I graduated law school with a sense of triumph and a diamond ring in my pocket. My fiancée and I had weathered university together, and we both landed spots in the same prestigious graduate program in Canberra. Life felt like it was unfolding exactly as planned—until three months before our wedding, when I discovered she was having an affair with our mutual boss. I ended the engagement, but the fallout was brutal. We spiraled into a bitter property dispute that dragged us both through court and left emotional wreckage in its wake.

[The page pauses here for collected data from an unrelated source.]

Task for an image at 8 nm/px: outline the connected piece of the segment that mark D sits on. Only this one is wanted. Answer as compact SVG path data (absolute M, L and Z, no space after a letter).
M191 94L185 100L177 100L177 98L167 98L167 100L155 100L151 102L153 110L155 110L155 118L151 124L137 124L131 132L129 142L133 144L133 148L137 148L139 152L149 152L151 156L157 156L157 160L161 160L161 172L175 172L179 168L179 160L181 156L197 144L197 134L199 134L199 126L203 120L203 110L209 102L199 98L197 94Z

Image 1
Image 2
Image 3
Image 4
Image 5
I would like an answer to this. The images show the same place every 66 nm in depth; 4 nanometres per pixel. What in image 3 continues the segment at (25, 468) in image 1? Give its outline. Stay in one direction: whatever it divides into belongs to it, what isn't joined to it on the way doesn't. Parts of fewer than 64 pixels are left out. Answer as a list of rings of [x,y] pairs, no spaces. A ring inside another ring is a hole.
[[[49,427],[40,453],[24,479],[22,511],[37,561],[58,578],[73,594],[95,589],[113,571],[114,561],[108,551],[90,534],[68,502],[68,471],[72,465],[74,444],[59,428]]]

Canberra’s legal scene is tight-knit, and the city itself isn’t big enough to avoid someone you’re trying to forget. I’d bump into her at hearings, cafes, even the grocery store. Each encounter reopened wounds I was desperate to close. She looked just as haunted. I needed distance—real distance. So I applied for a rare overseas development posting in Tuvalu, a remote Pacific island with only two positions available every two years. It was a long shot, but I clung to the hope of escape.

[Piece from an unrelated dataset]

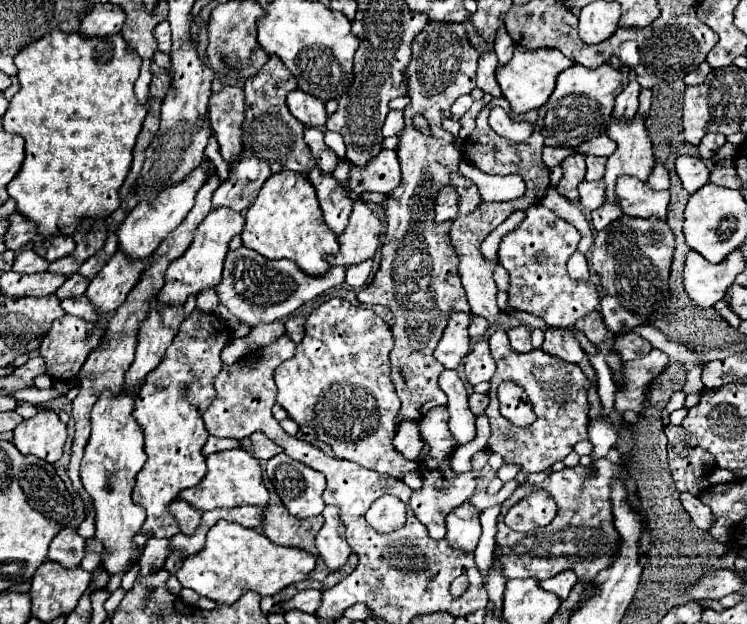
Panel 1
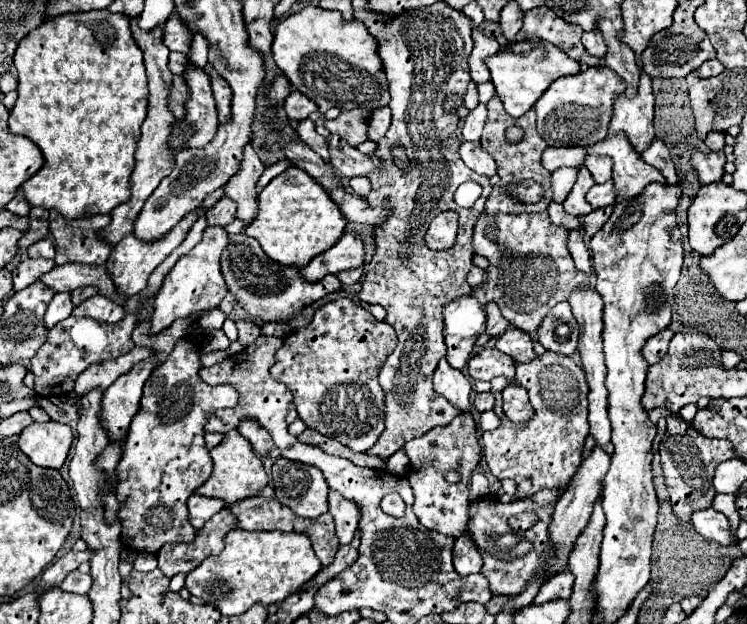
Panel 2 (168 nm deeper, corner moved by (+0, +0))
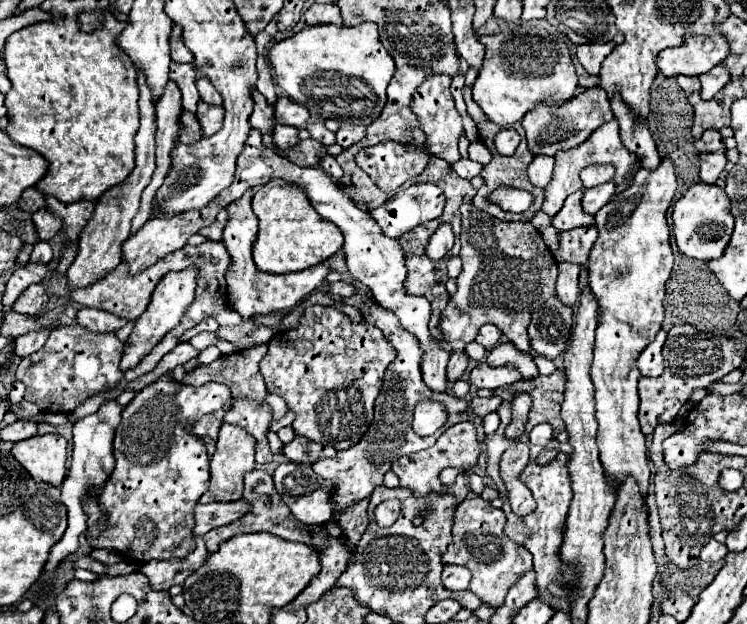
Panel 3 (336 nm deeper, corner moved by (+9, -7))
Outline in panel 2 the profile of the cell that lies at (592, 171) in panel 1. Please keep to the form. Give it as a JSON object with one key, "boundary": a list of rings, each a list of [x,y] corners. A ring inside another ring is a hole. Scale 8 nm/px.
{"boundary":[[[589,155],[585,159],[585,167],[591,171],[595,183],[605,183],[611,179],[613,173],[613,161],[605,155]]]}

When I got the job, I felt like I’d won the emotional lottery. I packed my life into a suitcase and flew to Tuvalu, ready to start fresh. But when I walked into the island’s tiny government office, I saw her. My ex. The other successful applicant. The air left my lungs. There were no backup plans, no alternate postings. Just her and me, side by side, for two years. On an island barely big enough for a decent jog.
We shared a desk, a break room, and a daily routine. The office was small, the island smaller, and the emotional space between us microscopic. Every glance was loaded. Every silence, deafening. We never spoke of the past, but it hung between us like humidity—dense, inescapable. I learned to compartmentalize, to breathe through the tension, to find solace in the ocean breeze when the office air grew too thick.
Oddly, the island softened us. Not into friends, not even into civil exes, but into two people forced to coexist. We became experts in avoidance, in neutral small talk, in pretending the past hadn’t happened. There were moments—brief, flickering—when I saw the person I once loved. But mostly, I saw the person who broke me. And I suspect she saw the same in me.
When the contract ended, I left Tuvalu with a strange mix of relief and pride. I had survived two years in emotional purgatory, and I hadn’t let it define me. The island gave me space, not from her, but from the version of myself that couldn’t let go. And maybe that was the real escape I needed.